** Opening TASK DATA block **
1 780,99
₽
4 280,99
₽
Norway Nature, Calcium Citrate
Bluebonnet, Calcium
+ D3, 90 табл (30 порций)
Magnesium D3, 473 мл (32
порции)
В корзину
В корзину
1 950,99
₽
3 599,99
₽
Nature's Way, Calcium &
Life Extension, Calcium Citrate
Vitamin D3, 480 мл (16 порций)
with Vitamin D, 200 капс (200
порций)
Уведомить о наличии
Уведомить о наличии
** Closing TASK DATA block **
EXERCISE INSTRUCTIONS:
Only the lines that contain the string "порций" are to be copied from the records.

REPLY TO THE EXERCISE:
+ D3, 90 табл (30 порций)
Vitamin D3, 480 мл (16 порций)
порций)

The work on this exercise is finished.